• **引用文**
· · · ·

クリックしてアクセスすると、次の画面が表示されますのでWindowsを選択し、下部のDownload Tailscale for Windowsを押します。

クライアント用tailscaleアプリのインストーラがダウンロードされますので、ダウンロード完了後に起動します。

すると、次のダイアログが表示されます。チェックホックスにチェックを入れてinstallボタンをクリックしてインストールを開始してください。

インストール完了後はCloseボタンを押してインストーラを終了します。

VPN接続

上記の作業でクライアント用tailscaleアプリがインストールされたら、Windowsデバイスのメインウィンドウの右下に隠れているインジケーターを表示してください。

このアイコンをクリックすると、次のログイン認証画面が表示されますので初回ログイン時と同じように既に持っている サービスのアカウントで認証します。

ログイン認証が成功するとWindowsデバイスがVPN接続待ちに移行します。ここで特に問題なければConnectボタンを押してVPN接続を実行します。

するとVPN接続が成功し、デバイス名としてWindowsのPC名(OSホスト名)がtailscaleのユーザーアカウントに紐づいたtailnetに登録されます。

そのため、visit the consoleをクリックして管理画面を見ると、VPN接続したWindowsデバイスが登録されていることが確認できます。 接続状態も見ることができ、この時の状態はConnected(VPN接続済み)になります。

コマンドプロンプトから ipconfig を入力

tailscaleによってVPN接続をしているデバイスには上図のように、「tailscale」という名前の仮想インタフェースがあります。 そして、このtailscaleインタフェースにユーザーアカウントに紐づいたtailnet用のIPアドレスが割り振られていることが確認できます。

このIPアドレスはtailscaleの管理コンソール画面に表示されているデバイスのIPアドレス情報と同じものです。

つまり、このインタフェースはtailscaleが構築したVPN(tailnet)上のP2P通信で使用される仮想NICです。

そのため、パケットキャプチャをしてVPN上でパケットが正しく送受信されているか確認したい場合、このインタフェース名でフィルタリングして 見ると良いと思います。(とはいえ、何のパケットキャプチャソフトを使用するかによりますが。)

次に、MagicDNS用のホストフィルタ設定について見てみます。

Windowsでは、C:/Windows/System32/drivers/etc/hostsにフィルタ設定があります。 # TailscaleHostSectionStartというコメント行以降の部分です。

MagiDNSはtailnet上で各デバイスに割り当てられたIPアドレスに対してホスト名を設定する機能です。

Windowsデバイスでは、Windows内のhostsファイルの設定でIPアドレスとホスト名の対応を取っています。 つまり、MagicDNSによってtailnetの実際の名前解決として機能する部分です。

【Android】アプリインストールとVPN接続

Google Playからインストールボタンをタップするだけです。

VPN接続

tailscaleをインストールできたら、アイコンをタップして起動します。すると、次のようにtailscaleサービスを開始するボタンGet Started が表示されるのでこれを押します。

GoogleやMicrosoftアカウントでログインできるので読者の方が持っているアカウントでログインします。

tailscaleのダッシュボードが表示され、VPN接続をリクエストするか聞かれますので、問題なければOKを押します。

トグルが接続済みを表すActiveに倒された状態でダッシュボードが完全に表示されたら接続成功です。すでに登録済みのデバイスがある場合、これらがリスト表示されます。

· · · ·

• **提示データ**
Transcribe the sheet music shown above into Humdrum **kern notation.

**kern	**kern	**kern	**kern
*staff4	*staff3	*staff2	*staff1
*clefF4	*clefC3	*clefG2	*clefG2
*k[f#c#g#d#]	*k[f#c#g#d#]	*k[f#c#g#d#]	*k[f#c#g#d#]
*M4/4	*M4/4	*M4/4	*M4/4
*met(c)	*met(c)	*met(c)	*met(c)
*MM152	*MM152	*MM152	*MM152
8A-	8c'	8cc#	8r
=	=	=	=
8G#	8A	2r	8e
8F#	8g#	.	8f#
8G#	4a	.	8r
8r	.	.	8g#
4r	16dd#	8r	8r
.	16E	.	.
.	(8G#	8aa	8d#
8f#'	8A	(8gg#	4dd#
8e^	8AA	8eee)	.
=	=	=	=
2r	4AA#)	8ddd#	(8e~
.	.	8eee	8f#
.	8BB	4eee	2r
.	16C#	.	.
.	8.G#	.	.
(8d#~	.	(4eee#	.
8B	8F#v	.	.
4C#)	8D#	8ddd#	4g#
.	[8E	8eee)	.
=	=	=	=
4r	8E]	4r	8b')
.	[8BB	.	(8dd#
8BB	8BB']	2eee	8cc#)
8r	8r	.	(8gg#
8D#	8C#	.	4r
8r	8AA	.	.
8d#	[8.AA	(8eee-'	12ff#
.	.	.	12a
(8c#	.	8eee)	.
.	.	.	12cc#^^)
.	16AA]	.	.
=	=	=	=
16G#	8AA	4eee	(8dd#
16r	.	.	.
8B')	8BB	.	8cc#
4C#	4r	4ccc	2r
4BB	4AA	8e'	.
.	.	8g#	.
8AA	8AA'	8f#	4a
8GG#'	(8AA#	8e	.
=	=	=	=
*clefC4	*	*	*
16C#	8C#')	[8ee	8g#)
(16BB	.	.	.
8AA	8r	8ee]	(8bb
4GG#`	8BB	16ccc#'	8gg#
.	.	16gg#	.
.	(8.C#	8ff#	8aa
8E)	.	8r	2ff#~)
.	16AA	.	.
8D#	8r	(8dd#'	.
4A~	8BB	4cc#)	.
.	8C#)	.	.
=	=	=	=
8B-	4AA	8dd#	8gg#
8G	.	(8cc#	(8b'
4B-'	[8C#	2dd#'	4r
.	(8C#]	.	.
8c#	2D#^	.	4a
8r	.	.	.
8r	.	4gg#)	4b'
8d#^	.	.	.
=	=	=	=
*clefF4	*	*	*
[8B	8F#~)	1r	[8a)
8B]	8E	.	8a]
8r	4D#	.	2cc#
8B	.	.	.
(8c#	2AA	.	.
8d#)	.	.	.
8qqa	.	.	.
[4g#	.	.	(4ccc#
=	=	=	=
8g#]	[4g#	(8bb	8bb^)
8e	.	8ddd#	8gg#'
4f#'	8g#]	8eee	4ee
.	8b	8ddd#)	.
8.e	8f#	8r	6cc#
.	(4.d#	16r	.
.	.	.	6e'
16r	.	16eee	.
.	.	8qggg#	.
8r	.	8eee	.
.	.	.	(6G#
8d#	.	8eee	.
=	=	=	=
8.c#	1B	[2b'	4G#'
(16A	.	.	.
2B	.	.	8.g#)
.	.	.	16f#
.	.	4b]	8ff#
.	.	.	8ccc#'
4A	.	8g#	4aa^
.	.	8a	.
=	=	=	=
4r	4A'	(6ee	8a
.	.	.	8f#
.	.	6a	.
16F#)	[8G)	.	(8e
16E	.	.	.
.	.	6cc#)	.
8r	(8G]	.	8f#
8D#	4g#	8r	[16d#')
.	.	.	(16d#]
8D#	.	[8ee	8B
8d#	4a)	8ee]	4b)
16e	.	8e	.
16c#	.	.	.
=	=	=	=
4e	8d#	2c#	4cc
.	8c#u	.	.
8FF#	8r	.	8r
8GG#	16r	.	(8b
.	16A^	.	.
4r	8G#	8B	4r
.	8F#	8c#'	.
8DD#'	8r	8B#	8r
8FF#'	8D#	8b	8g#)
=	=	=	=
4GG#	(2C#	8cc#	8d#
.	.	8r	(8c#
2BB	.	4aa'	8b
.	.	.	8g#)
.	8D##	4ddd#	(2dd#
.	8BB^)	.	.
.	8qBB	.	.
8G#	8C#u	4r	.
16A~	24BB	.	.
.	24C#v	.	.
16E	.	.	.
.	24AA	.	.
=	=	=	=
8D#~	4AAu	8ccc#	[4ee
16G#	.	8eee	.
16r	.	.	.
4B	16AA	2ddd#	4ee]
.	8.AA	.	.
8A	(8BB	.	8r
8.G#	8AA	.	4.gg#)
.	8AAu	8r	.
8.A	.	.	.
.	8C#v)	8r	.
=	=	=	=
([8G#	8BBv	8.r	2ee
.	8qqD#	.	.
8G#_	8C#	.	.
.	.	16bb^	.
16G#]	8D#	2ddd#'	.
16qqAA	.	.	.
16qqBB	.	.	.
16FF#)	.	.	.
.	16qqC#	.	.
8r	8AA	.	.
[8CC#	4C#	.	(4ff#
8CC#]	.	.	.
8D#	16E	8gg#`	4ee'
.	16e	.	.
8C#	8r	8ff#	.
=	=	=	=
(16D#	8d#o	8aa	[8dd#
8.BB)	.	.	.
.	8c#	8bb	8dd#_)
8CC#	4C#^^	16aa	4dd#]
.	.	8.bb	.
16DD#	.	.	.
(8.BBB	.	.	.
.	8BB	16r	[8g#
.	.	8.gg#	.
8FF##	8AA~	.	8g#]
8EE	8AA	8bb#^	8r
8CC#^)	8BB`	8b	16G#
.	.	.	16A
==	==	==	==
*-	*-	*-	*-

· · · ·

• **練習問題**
1 - tailscale導入の引用文では、パケットキャプチャをするときに「このインタフェース名でフィルタリングして 見ると良い」と述べている。引用文が示すその理由を、一文から三文で説明しなさい。
2 - tailscale導入の引用文を、最後の文の後から書き継ぎなさい。

• **課題の解答**
1 - tailscaleでVPN接続しているデバイスには「tailscale」という名前の仮想インタフェースがあり、そこにtailnet用のIPアドレスが割り振られている。このインタフェースは、tailscaleが構築したVPN(tailnet)上のP2P通信で使われる仮想NICである。そのため、この名前で絞り込めば、VPN上でパケットが正しく送受信されているかを確認できる。

2 -
Androidのネットワーク設定を確認するとVPN接続として、確かにtailscaleが使用されていることが分かります。

VPNを使って自宅のPCにアクセスする

Windowsリモートデスクトップ

Windows ProがインストールされたPCでリモートデスクトップを有効にし、Tailscaleに接続しておきます。
リモートデスクトップに接続するPCでは、Tailscaleで割り当てられているアドレスをリモートデスクトップクライアントに入力して接続することで、アクセスすることができます。

SSH (Windows11) SSHのキー管理無しでSSH環境を構成・運用できます

ホストへOpenSSHサーバのインストール

リモートから接続

コマンドプロンプト画面より ssh ユーザー名@ホスト名(あるいは、tailscaleのIPアドレス) で接続します。

TailscaleによってSSHアクセスが実現され、認証等がTailscaleで行われるため、一般的なSSH接続に必要だった公開鍵・秘密鍵の配置が必要無くなります。

Exit node

Exit nodeはTailscaleがインストールされたマシン上で、すべての通信を特定のExit Nodeを経由させてから通信する機能です。
例えば、外出先で使用しているネットワークが厳しいファイヤーウォールによって、目的のサイトにアクセスできないとき。海外にいるときに日本のサイトを見たい時。こんな時にExit nodeを使用することで、Exit nodeに設定したマシンを経由して通信を行うことができます。

Exit nodeを有効にする

Exit nodeを有効にするには、有効にしたいマシンのTailscaleのメニューからExit nodeのメニューを開いてRun exit nodeを有効にします。

その後Admin consoleでExit nodeを有効にするマシンのroute settingsを開いて、Use as exit nodeを有効にして、保存します。Exit nodeに接続するには、接続するクライアントのTailscaleのメニューから、Exit nodeの項目で接続先のExit nodeを選択するとExit node経由で通信を行えるようになります。

Taildrop

Taildropを使用すると、簡単にファイルの送受信ができます。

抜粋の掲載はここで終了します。